Find the city view of Soul taken with T/S Lens.
Robert Koehler writes and takes photograph for Seoul-based publishing company Seoul Selection,
where he is the editor-in-chief of the monthly magazine SEOUL.
A native of Long Island, New York, he has lived in Korea since 1997.
FIND THE CITY VIEW OF SOUL TAKEN WITH T/S LENS.
Written by Robert Koehler
Few objects made by human hand fascinate, awe and terrify like the skyscraper.
The moment you step foot outside of Manhattan’s Penn Station, for example, your gaze is drawn upward, toward the heavens,
towards the tops of man-made valleys lined by towering cliffs of concrete, glass and steel.
In that instance, existence breaks its bond to the terrestrial plane. Life becomes vertical. To view a skyline is like gazing upon a flying city.
Though the United States birthed the skyscraper, it is in the great cities of Asia where high-rise towers are truly flourishing.
China alone completed 705 skyscrapers over 200 meters tall in 2017, according to the Council on Tall Buildings and Urban Habitat. Korea, too, completed seven such towers last year, the third most behind China and the United States.
Home to many of Korea’s tallest buildings, including the recently completed Lotte World Tower, the fifth tallest building in the world at 555 meters, Seoul presents plenty of opportunities to photograph high-rises, both from above and below. For me, skyscrapers are strong, imposing subjects, the figures they cut against the horizon symbolizing the heights of ambition and human achievement. They are excellent platforms from which to shoot, too, vantage points with unparalleled views of the city below.
A sprawling city akin to Los Angeles, Seoul isn’t quite as vertical as New York, and its skyscrapers aren’t nearly as old – the Big Apple’s distinctive skyline goes back to at least the early 20th century. What Seoul’s cityscape has, though, is a youthful energy. If New York is a city of Gothic spires and Art Deco facades, Seoul is a city of soaring glass and steel, of digital light reflected in towering curtain walls, a city that offers a glimpse of the future.

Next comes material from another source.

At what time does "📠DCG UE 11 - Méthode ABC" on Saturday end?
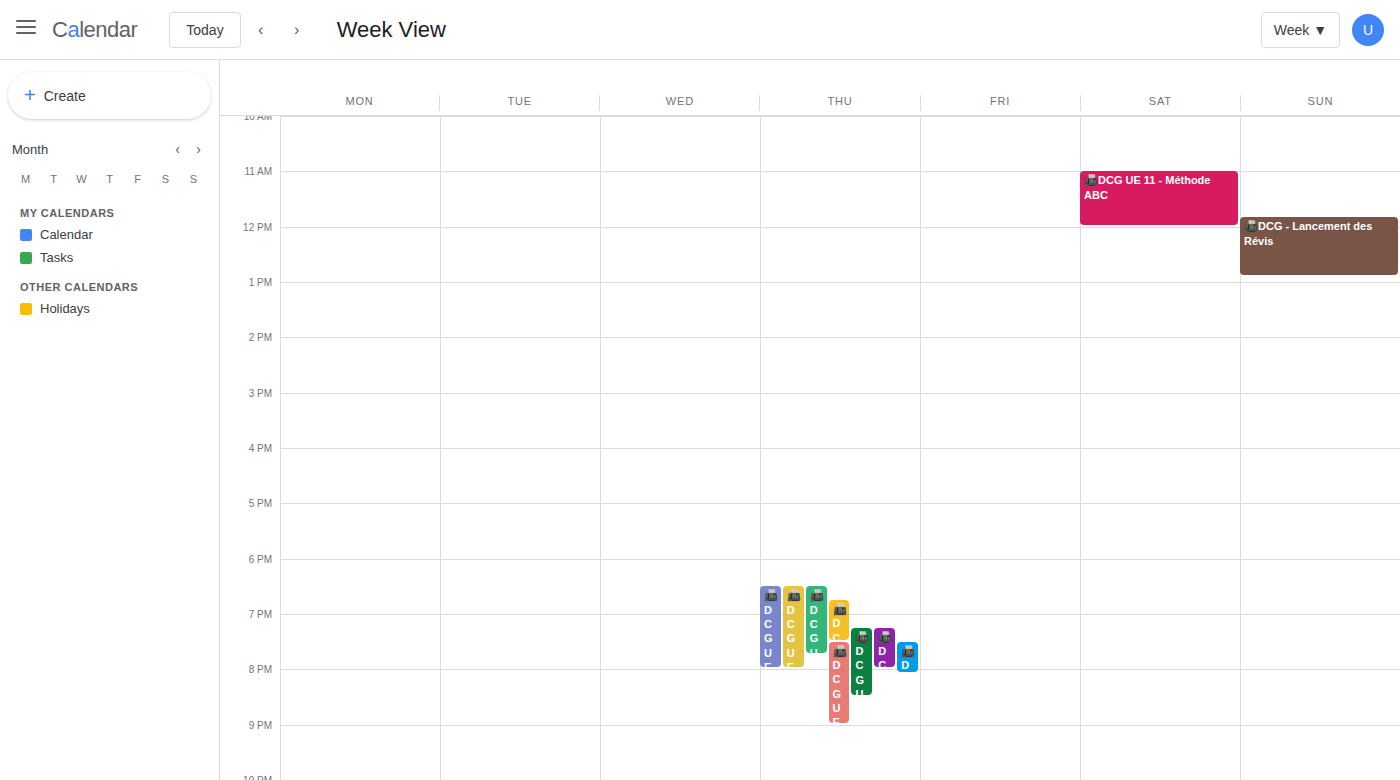
12:00 PM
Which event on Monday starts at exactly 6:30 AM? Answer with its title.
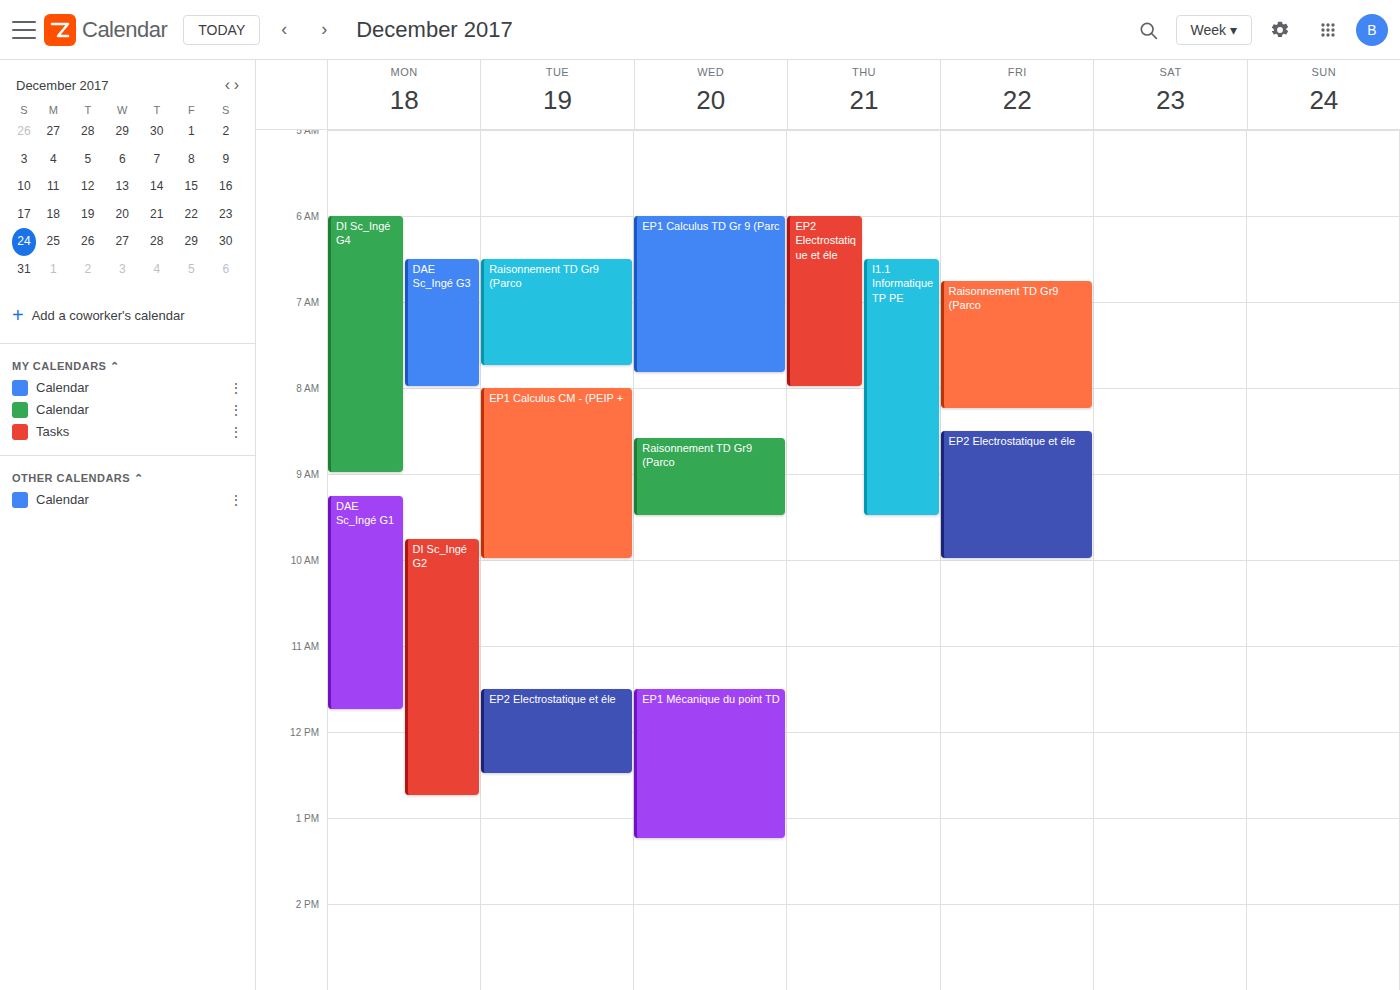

a New Yorker, I feel an affinity for the Yeouido district, where the dense cluster of skyscrapers, many the headquarters of securities firms and other financial institutions, recalls the awesome verticality of Manhattan.
The observation deck of the 249 meter high 63 Building offers some of the best views in Seoul, not to mention some opportunities to have fun with the Samyang TS 24mm, using its tilt function to create diorama illusions of the city below. Open roof tops also provide vantage points to take in Yeouido’s glass and steel forest.
From below, the reflecting ponds of Yeouido Park and Yeouido Hangang Park beckon the cityscape photographer. The Samyang TS 24mm’s shift function comes in really handy here – it not only keeps my vertical lines straight, but also makes makes wonderful panoramas without the distortion that occurs when using non-TS lenses.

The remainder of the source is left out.